## Task details
Retype the passage of the BICEP2 post below word for word, starting at "No one particularly" and ending at "waves ‘confirmed’ (?)".

## Source document
+ + +
No one particularly needs me to tell them about the BICEP2 results, given that so many others have already done so very nicely. But here is the way I put it in the latest issue of Prospect, where I wanted to try to put the findings within the broader picture of our unfolding cosmological view over the past century. That’s why I mention dark energy and the cosmological constant, even though one can perfectly well explain inflation without that. I’d contend that, if this work bears up, we’ll see the major landmarks as:
1912/1919: general relativity proposed and ‘confirmed’
1927/29: the Big Bang and cosmic expansion predicted and confirmed
1965: the CMB detected (and a minor landmark with the 1992 COBE results)
1998: the accelerating expansion of the universe
2014: inflation and gravitational waves ‘confirmed’ (?)
Who’s going to put money on Guth and Linde for the Nobel? Probably needs an independent confirmation first, though.
I feel like I spend a fair bit of time these days trying to bring a critical eye to the excesses of science boosterism. So how nice it is to be able for once to relish the sheer joy of how fab science can be. That was an exciting week. And if this piece is a little loose around the edges, forgive me – it had to be knocked out essentially overnight.
+ + +
## Information shown

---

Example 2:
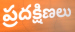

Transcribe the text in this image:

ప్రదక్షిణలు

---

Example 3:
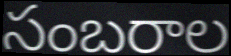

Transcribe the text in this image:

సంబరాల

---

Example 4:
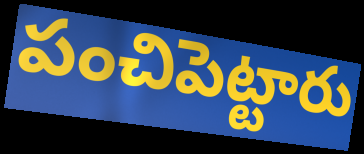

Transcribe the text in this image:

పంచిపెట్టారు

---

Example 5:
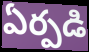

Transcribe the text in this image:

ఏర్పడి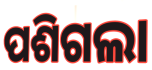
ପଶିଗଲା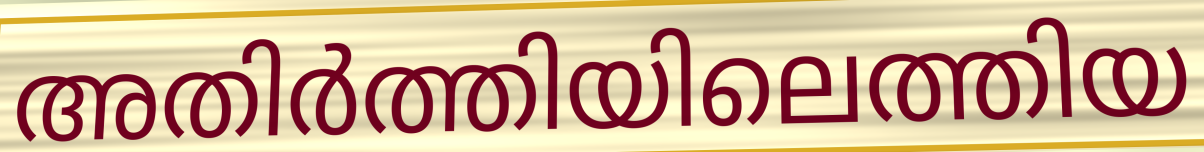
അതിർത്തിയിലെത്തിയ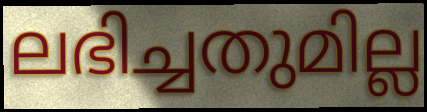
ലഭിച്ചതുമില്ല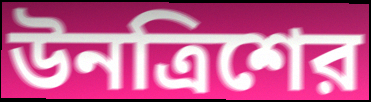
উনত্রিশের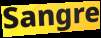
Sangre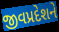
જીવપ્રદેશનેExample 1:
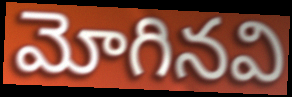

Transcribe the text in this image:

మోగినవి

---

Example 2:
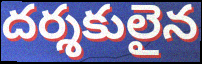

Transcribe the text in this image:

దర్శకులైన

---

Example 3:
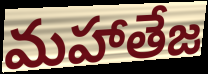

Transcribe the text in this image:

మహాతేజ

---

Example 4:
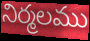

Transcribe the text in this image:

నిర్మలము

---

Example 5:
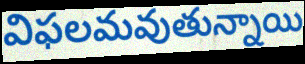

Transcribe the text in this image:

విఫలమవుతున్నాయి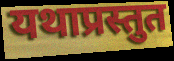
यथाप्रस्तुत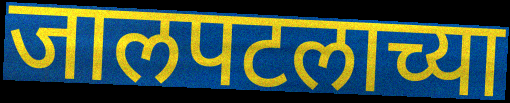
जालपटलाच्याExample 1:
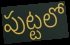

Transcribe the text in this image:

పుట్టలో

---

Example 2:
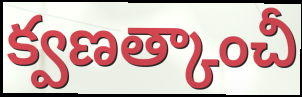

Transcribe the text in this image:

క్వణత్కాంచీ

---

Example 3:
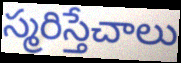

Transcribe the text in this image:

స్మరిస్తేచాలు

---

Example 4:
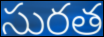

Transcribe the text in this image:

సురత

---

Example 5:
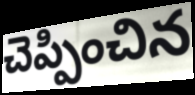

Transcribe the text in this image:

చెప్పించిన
+ + +
## The solution
No one particularly needs me to tell them about the BICEP2 results, given that so many others have already done so very nicely. But here is the way I put it in the latest issue of Prospect, where I wanted to try to put the findings within the broader picture of our unfolding cosmological view over the past century. That’s why I mention dark energy and the cosmological constant, even though one can perfectly well explain inflation without that. I’d contend that, if this work bears up, we’ll see the major landmarks as:
1912/1919: general relativity proposed and ‘confirmed’
1927/29: the Big Bang and cosmic expansion predicted and confirmed
1965: the CMB detected (and a minor landmark with the 1992 COBE results)
1998: the accelerating expansion of the universe
2014: inflation and gravitational waves ‘confirmed’ (?)